▸ **Task item**
With the line containing "Stobart Collection MAN Box" as the start and the line containing "Bowling Bag FAQ's" as the end, transcribe that span of the entries below exactly, including both.

[Collected data]
• • • • • • •
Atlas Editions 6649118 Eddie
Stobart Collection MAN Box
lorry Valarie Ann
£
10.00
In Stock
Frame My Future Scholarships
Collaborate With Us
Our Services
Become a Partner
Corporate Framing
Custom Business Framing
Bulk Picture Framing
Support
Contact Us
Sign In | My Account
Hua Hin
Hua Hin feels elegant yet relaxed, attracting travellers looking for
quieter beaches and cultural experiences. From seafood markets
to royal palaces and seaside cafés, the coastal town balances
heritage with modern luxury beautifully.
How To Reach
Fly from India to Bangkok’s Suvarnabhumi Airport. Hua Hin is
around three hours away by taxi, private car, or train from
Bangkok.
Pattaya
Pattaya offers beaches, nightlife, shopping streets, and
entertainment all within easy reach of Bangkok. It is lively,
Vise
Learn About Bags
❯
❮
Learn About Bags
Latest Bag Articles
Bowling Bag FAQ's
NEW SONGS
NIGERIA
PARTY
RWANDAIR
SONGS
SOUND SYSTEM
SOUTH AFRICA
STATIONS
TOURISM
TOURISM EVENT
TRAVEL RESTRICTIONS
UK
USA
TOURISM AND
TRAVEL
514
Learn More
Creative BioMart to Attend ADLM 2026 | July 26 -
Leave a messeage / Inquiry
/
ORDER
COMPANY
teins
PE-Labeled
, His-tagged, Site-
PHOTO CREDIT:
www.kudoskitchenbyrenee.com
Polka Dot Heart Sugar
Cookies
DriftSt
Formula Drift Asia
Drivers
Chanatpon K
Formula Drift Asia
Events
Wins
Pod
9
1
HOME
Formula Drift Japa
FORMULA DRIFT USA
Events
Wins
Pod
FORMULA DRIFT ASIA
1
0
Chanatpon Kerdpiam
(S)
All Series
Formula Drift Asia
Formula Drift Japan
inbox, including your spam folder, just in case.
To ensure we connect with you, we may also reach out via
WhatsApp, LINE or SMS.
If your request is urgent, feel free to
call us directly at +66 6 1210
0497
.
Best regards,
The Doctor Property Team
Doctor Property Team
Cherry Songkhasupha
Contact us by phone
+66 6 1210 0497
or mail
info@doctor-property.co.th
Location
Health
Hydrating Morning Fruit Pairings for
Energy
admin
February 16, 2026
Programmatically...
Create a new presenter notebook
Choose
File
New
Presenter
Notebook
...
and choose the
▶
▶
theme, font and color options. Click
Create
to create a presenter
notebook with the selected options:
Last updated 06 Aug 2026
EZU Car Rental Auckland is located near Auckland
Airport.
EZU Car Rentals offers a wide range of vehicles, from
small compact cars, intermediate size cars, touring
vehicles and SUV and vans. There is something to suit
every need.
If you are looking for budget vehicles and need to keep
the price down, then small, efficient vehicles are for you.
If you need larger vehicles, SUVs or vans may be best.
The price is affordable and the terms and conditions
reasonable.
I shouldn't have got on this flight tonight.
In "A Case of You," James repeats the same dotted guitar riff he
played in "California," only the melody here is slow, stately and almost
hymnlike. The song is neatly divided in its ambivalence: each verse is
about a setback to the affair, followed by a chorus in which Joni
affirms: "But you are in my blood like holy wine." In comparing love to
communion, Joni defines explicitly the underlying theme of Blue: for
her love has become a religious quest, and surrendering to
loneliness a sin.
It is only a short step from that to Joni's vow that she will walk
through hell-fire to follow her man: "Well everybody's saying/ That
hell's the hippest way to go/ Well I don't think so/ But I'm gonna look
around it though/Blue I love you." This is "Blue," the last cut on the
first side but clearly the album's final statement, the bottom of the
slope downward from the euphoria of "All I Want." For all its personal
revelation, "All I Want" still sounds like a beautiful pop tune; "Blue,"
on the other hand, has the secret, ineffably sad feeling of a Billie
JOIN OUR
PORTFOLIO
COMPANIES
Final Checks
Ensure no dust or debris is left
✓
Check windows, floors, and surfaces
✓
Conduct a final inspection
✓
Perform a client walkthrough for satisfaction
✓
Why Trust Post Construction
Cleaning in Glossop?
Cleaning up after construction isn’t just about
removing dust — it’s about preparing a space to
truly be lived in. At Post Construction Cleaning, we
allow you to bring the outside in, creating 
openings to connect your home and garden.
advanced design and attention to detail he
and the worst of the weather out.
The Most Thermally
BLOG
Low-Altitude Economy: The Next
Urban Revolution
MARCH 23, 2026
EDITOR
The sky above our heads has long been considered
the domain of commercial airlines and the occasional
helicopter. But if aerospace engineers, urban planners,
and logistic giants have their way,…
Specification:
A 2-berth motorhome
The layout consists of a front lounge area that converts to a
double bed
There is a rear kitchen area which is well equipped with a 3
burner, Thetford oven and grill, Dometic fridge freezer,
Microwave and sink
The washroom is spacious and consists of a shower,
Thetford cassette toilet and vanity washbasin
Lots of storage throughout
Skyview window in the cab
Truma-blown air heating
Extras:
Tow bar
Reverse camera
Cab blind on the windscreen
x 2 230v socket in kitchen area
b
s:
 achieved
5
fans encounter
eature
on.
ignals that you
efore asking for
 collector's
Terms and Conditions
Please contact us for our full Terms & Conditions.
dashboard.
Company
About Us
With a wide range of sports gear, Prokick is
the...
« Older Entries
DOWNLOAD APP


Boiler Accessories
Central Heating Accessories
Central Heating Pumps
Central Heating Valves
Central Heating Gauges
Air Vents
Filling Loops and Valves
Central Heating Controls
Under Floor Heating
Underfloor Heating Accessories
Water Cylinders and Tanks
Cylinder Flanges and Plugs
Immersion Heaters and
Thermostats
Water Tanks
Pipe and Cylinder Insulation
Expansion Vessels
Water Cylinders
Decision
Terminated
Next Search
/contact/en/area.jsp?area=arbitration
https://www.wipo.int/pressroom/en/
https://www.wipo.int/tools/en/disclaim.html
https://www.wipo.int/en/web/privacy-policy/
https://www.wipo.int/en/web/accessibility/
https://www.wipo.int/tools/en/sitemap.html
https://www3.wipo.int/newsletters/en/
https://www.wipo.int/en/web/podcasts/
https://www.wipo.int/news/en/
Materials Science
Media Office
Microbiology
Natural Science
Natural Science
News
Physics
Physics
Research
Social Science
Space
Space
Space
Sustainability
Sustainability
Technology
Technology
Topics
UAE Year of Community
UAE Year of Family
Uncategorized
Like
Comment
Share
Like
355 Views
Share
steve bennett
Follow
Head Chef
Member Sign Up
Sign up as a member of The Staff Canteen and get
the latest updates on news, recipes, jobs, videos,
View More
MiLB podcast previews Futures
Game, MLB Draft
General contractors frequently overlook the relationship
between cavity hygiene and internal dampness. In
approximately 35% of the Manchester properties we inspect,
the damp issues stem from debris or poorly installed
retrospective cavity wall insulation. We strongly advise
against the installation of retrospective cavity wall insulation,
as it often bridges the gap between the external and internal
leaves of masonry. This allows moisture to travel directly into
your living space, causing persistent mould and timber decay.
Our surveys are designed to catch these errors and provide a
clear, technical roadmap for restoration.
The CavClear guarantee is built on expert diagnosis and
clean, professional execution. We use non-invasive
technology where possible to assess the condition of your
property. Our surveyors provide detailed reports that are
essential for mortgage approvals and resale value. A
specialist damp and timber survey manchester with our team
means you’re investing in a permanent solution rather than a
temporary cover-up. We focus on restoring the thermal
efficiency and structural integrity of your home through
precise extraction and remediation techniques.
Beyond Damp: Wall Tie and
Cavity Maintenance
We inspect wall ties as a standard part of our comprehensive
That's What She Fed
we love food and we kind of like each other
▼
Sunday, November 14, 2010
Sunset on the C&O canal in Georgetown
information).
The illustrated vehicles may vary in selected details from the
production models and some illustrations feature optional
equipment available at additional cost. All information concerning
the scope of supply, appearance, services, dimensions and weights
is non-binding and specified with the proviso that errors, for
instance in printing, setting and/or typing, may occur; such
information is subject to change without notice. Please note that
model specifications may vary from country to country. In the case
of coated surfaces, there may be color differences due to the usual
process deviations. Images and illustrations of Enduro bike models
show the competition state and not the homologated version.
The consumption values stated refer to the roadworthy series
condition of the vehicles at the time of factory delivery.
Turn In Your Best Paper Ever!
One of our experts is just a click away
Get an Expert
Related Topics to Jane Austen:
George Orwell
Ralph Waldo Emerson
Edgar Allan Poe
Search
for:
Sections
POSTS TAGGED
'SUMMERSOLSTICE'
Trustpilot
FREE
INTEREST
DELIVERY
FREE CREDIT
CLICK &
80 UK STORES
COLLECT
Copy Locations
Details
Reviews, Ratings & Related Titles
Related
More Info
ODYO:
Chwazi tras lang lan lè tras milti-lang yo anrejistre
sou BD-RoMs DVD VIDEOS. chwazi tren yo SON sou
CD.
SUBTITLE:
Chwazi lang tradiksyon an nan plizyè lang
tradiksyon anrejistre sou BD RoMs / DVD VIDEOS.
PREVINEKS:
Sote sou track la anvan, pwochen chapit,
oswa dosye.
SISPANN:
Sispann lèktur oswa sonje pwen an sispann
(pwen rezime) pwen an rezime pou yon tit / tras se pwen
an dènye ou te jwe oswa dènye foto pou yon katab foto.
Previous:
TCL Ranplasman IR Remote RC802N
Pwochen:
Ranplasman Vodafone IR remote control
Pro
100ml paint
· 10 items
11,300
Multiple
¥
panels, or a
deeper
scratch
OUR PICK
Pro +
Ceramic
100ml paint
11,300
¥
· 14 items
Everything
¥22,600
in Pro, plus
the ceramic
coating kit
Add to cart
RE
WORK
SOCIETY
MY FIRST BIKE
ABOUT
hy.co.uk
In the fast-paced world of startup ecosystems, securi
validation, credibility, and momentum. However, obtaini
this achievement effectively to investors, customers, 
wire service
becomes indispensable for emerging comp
• • • • • • •
▸ **Output for this exercise**
Stobart Collection MAN Box
lorry Valarie Ann
£
10.00
In Stock
Frame My Future Scholarships
Collaborate With Us
Our Services
Become a Partner
Corporate Framing
Custom Business Framing
Bulk Picture Framing
Support
Contact Us
Sign In | My Account
Hua Hin
Hua Hin feels elegant yet relaxed, attracting travellers looking for
quieter beaches and cultural experiences. From seafood markets
to royal palaces and seaside cafés, the coastal town balances
heritage with modern luxury beautifully.
How To Reach
Fly from India to Bangkok’s Suvarnabhumi Airport. Hua Hin is
around three hours away by taxi, private car, or train from
Bangkok.
Pattaya
Pattaya offers beaches, nightlife, shopping streets, and
entertainment all within easy reach of Bangkok. It is lively,
Vise
Learn About Bags
❯
❮
Learn About Bags
Latest Bag Articles
Bowling Bag FAQ's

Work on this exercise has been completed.